**Exercise material**
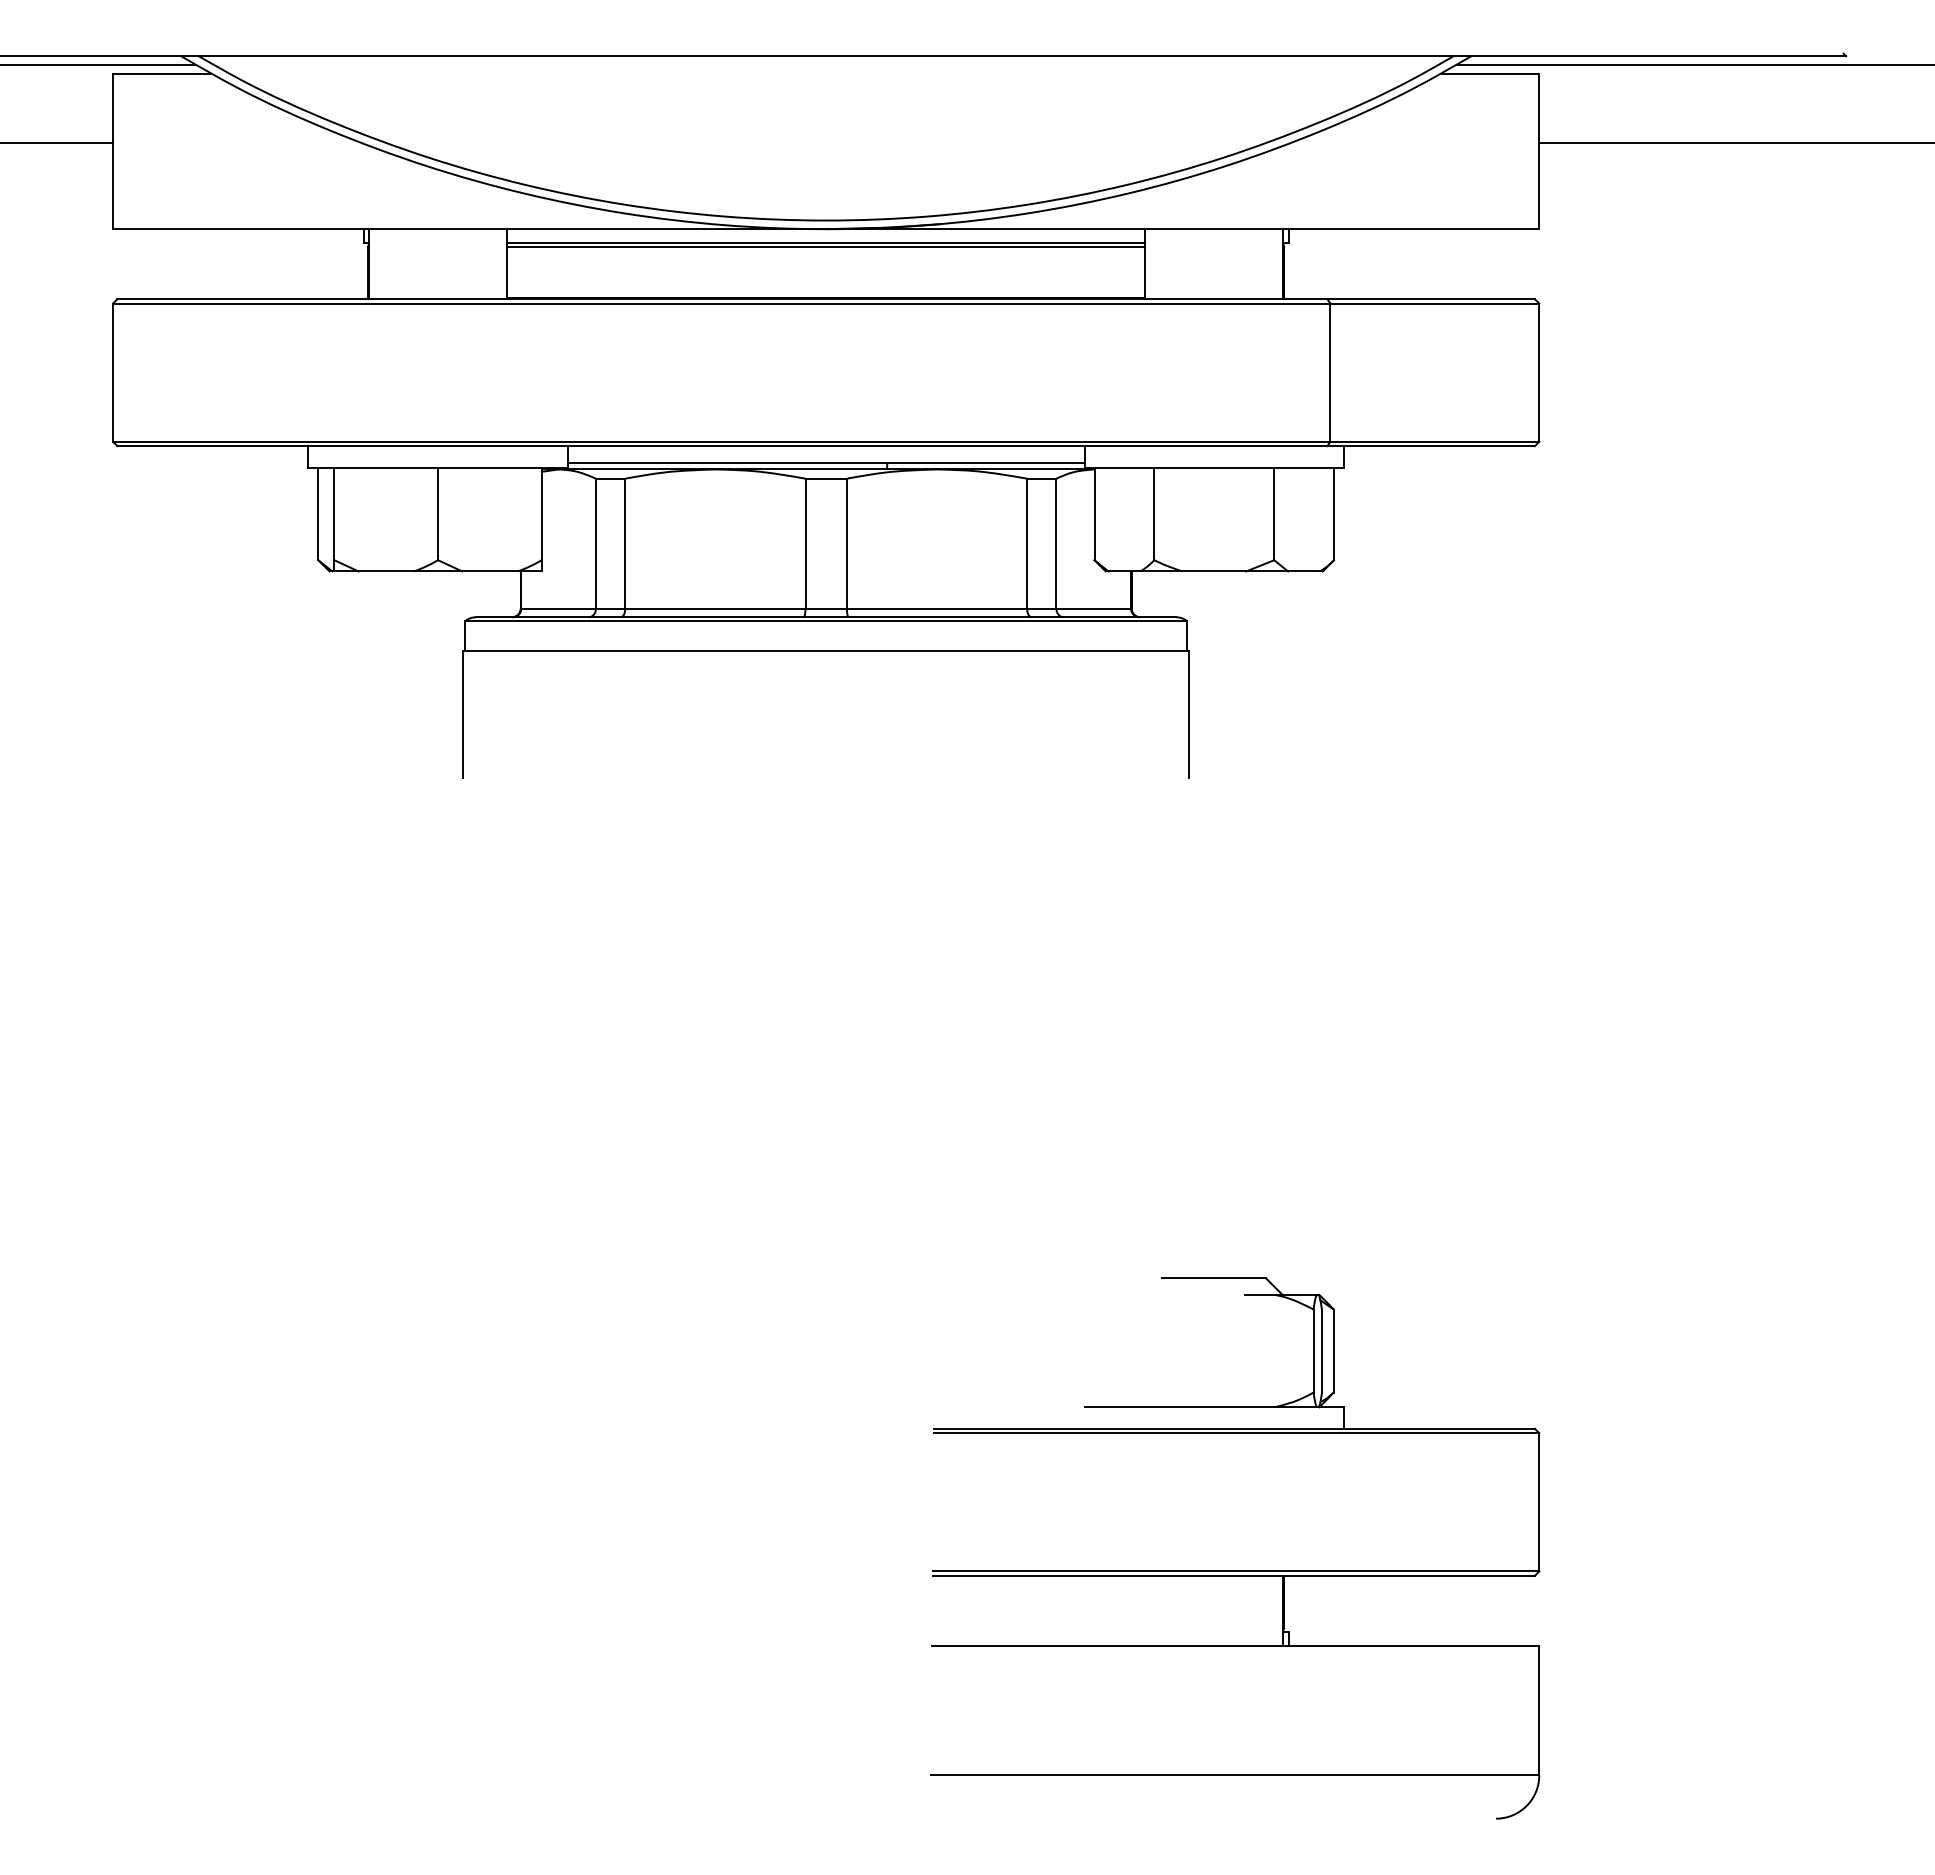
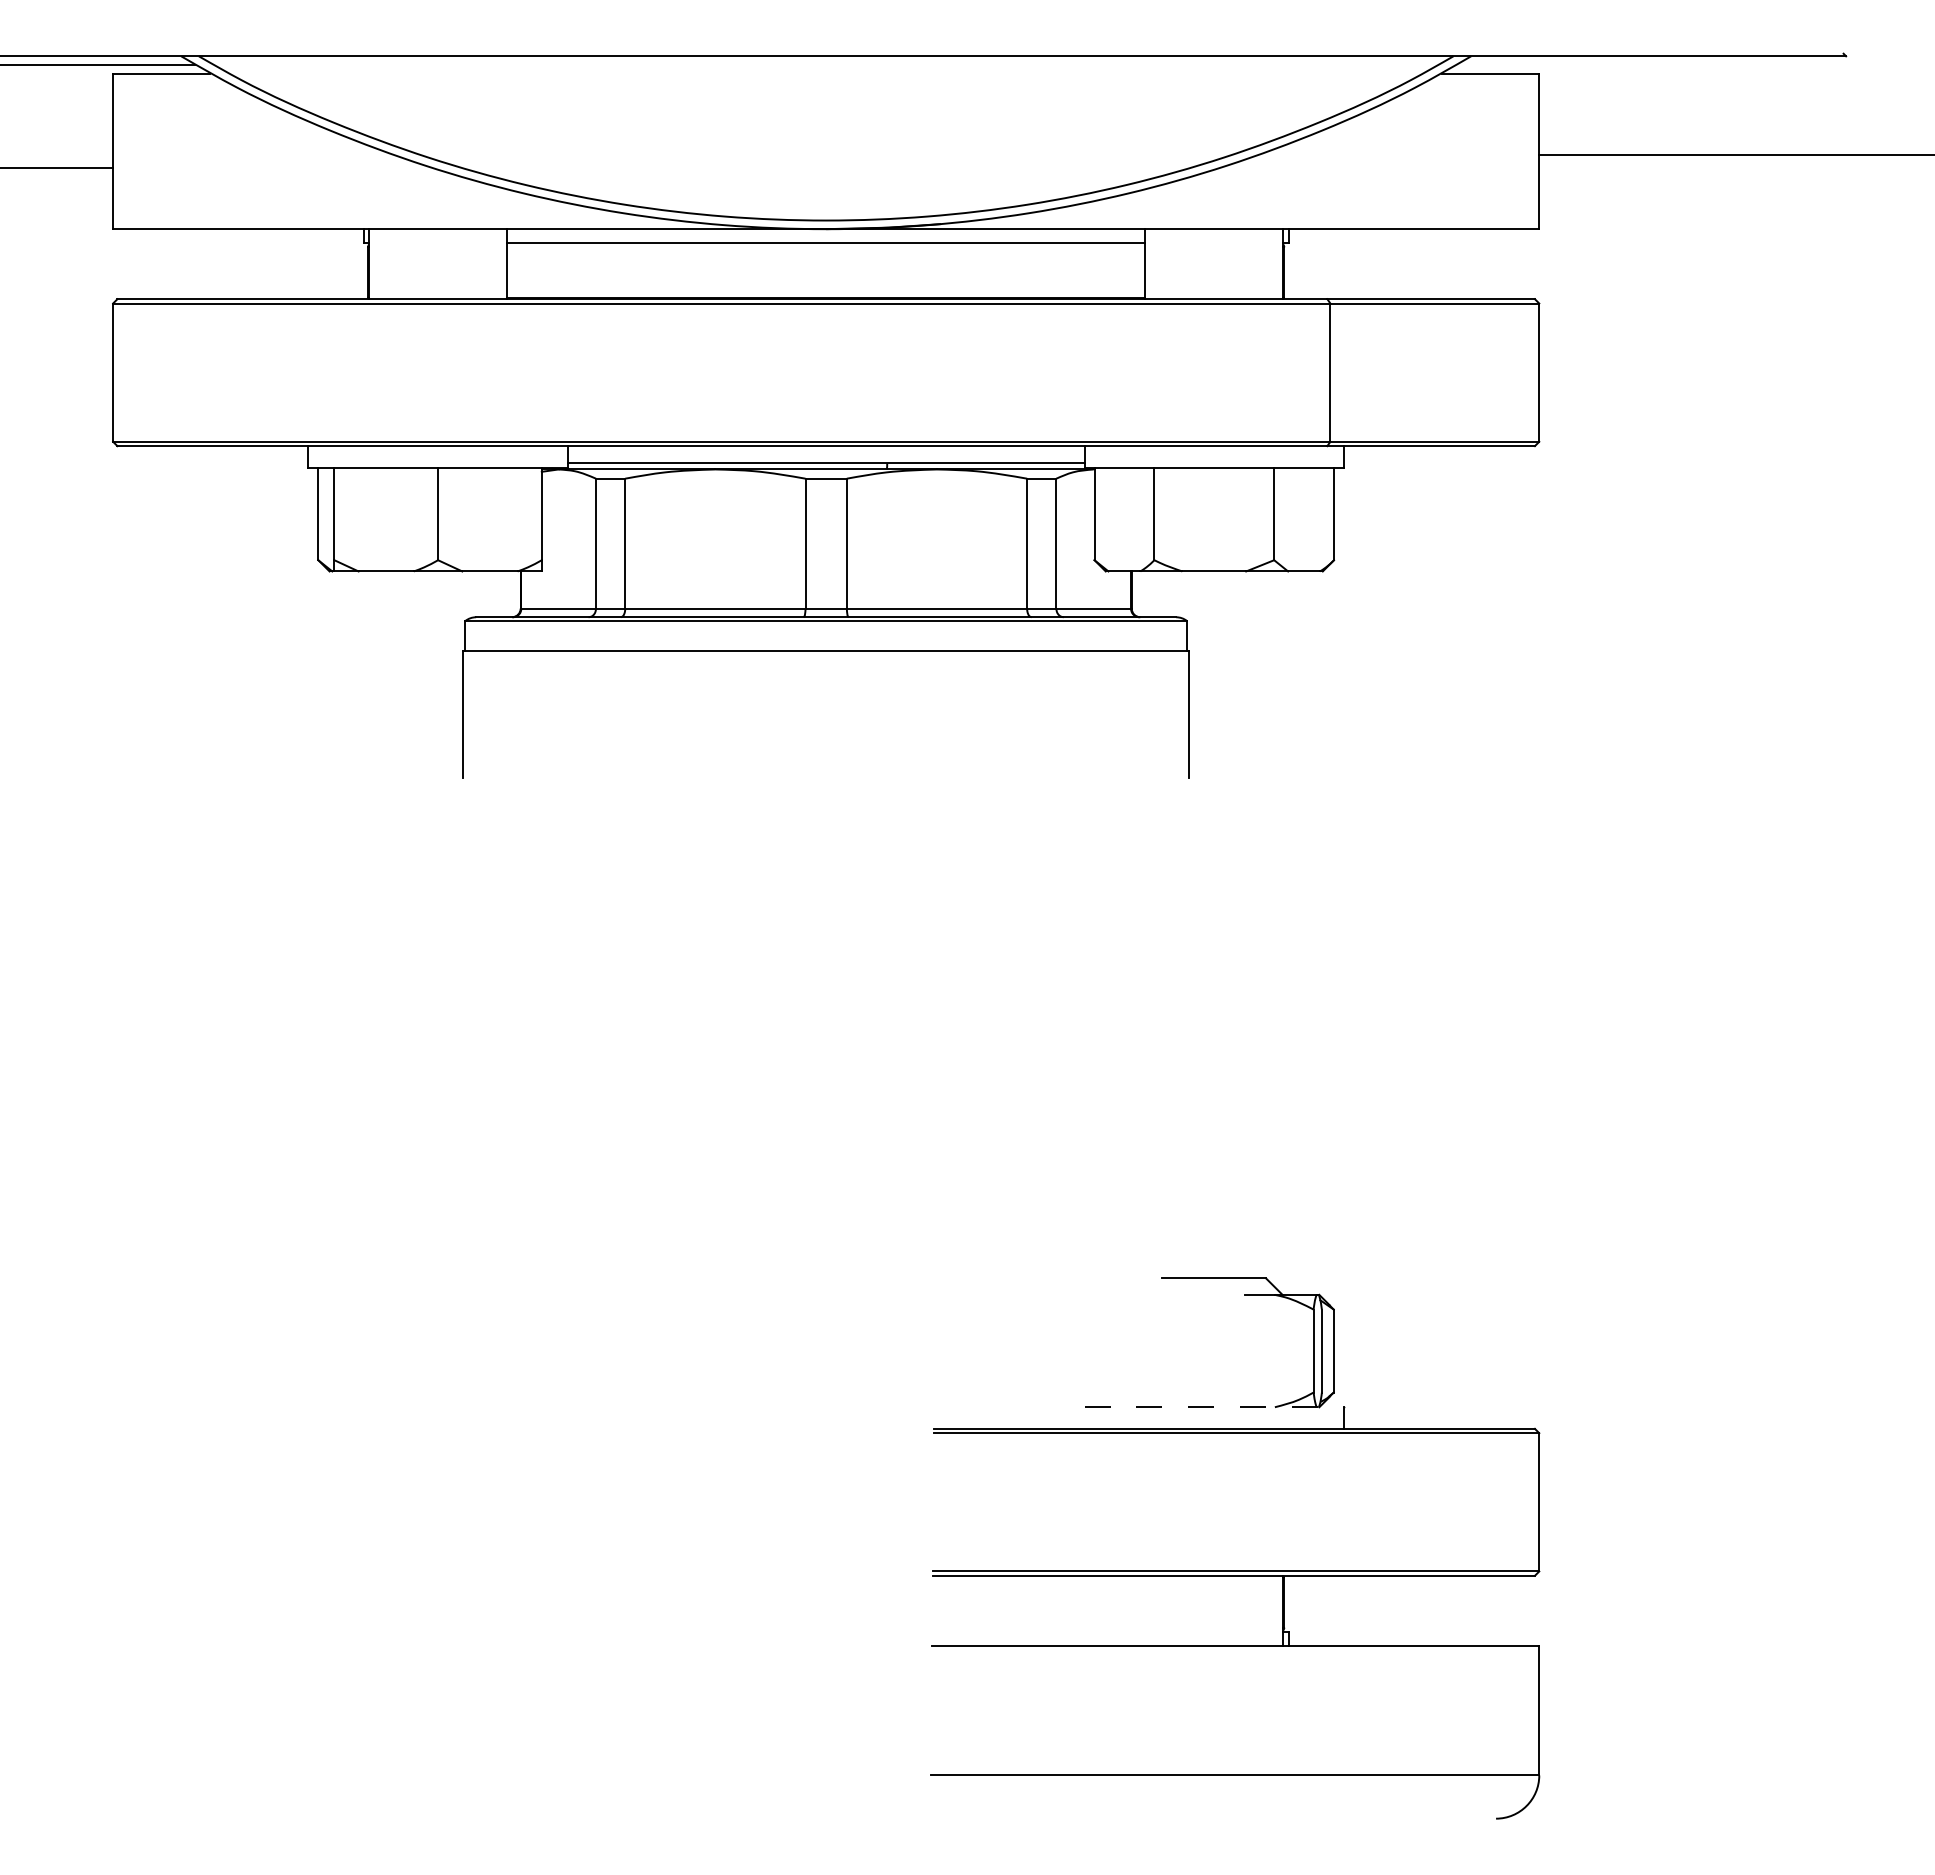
line at (1694, 64): present -> none
line at (57, 142) position: (57, 142) -> (57, 167)
line at (1735, 142) position: (1735, 142) -> (1735, 154)
line at (826, 247): present -> none
line at (1214, 1407): solid -> dashed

**Task brief**
Switch each "present" in the data above to "shown" and give all the lines again with nothing else changed, leaving out the pictures.

**Task response**
line at (1694, 64): shown -> none
line at (57, 142) position: (57, 142) -> (57, 167)
line at (1735, 142) position: (1735, 142) -> (1735, 154)
line at (826, 247): shown -> none
line at (1214, 1407): solid -> dashed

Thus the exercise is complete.